Sam pauses to furrow his forehead and realize that his brother is slumped on the floor, marked for death.
"Cas tried to kill me." His voice comes out squeaky, but he's going to blame that on having his throat burned from the inside out.
Sam rolls his eyes and goes back to shuffling through his bag, taking out a plastic wrapped sandwich.
"This is serious."
"Come on, Dean. If he'd really wanted to kill you, you'd be dead."
Dean pushes off the wall enough to lean forward and really get his point across. "No, dude. This was like a warning. Like 'I'll be back in five minutes with my better knife' kinda warning. Or like he was too ticked to even murder me without taking out the whole county, and needs to cool down before he offs me."
Sam unwraps his sandwich, peeling it open enough to make a face at its contents. "Yeah. He'll cool down, then come back and glare at you. And then he'll forgive you like he always does and forget about it." He sounds disapproving of this (entirely hypothetical and unlikely) forgiveness. Like killing his brother is really the best option, but he knows Cas won't go through with it because the angel lives to disappoint.
The whole argument is stupid, because it's not that Cas needs to forgive him. It's that—if he lives long enough—he'll need to forgive Cas.
"He gave me the headbutt of doom."
Sam looks up, mouth full of gross sandwich, eyes lit like he's academically interested in violent death omens and has tons of boring lore to share on the subject. Then his eyes narrow. He steps forward and crouches in front of Dean, finally getting a good look at the damage. "What's wrong with your mouth?"
He reaches up to touch his lips, finding them twinging and bruised. "Fucking Cas."
"He headbutted you in the mouth?"
Finally. Some understanding of how serious and messed up this is. "It's like the dude's jaw is made out of cement."
It must look bad, because Sam looks downright confused. "Wait. He hit you in the mouth...with his mouth?"
"I know! Angels, man!" They can't do anything that's not weird.
Sam stares at him. "That's...either a really bad headbutt or—"
"Seemed pretty effective to me." He prods his fingertips to his jaw, shifting it back and forth to check it's not broken. His face feels sunburned. His lips feel chapped.
Sam gives an exasperated sigh and hoists himself up. "Yeah," he mutters. "Effective. Really got the point across." He crosses the room and slumps down into the chair at the table, planting his elbows to devote his whole attention to his sandwich.
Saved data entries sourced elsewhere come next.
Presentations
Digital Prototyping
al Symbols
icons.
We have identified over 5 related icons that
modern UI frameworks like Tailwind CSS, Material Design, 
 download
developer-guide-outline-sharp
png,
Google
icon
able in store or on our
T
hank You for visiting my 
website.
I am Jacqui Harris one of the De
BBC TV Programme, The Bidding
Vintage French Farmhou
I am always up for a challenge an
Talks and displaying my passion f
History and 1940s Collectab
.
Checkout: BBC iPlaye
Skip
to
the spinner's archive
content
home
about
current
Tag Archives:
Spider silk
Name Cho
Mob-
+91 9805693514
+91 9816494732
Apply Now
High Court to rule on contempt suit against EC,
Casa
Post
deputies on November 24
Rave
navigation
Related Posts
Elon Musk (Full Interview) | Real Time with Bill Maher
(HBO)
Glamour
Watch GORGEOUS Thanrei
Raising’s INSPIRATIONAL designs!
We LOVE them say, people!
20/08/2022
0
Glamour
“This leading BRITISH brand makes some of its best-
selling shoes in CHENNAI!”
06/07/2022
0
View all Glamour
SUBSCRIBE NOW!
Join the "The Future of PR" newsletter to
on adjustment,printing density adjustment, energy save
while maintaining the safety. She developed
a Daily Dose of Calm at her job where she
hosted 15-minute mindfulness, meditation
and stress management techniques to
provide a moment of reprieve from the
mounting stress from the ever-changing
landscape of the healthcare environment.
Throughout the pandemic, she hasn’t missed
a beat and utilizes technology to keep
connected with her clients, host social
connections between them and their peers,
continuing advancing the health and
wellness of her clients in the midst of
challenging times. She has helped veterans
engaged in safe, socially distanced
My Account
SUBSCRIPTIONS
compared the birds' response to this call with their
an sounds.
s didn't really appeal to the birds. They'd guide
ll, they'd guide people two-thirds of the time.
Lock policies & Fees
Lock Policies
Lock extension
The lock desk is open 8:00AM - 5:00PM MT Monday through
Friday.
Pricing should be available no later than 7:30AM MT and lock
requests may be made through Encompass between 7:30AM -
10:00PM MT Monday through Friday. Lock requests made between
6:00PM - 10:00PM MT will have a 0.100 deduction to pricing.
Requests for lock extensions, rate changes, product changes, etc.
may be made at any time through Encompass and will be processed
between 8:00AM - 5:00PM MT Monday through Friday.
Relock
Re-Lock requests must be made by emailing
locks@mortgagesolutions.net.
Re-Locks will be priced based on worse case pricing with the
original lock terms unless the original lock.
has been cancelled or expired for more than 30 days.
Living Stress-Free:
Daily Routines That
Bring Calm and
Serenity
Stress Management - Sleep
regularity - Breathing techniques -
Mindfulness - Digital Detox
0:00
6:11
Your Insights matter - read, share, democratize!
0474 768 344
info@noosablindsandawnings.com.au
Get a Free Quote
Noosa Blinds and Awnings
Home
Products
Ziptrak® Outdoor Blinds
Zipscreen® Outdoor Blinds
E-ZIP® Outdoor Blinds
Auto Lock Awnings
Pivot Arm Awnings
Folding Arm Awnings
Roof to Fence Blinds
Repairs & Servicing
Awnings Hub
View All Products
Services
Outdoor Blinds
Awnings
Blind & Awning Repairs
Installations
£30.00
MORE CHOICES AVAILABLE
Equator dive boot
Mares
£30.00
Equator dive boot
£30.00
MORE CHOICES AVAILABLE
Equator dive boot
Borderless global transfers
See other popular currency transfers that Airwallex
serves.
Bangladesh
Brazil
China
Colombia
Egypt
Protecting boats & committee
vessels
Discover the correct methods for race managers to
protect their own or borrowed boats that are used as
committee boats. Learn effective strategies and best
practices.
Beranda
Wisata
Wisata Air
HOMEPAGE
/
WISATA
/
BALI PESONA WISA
Dean rolls his eyes and forces himself off the floor, swaying a bit on unsteady legs. "Nice to know you care, Sammy." He gives the words an extra snap to cover any residual wooziness.
"It's Cas," Sam says, his eyebrows raised pointedly, like the gesture alone makes it a watertight argument.
Sam would have been a shit lawyer.
At Dean's blank stare he shakes his head. "You're an idiot. I'm back to being mad at you."
Stupid Sam. He's fallen into the trap.
He's forgotten that Cas is utterly terrifying.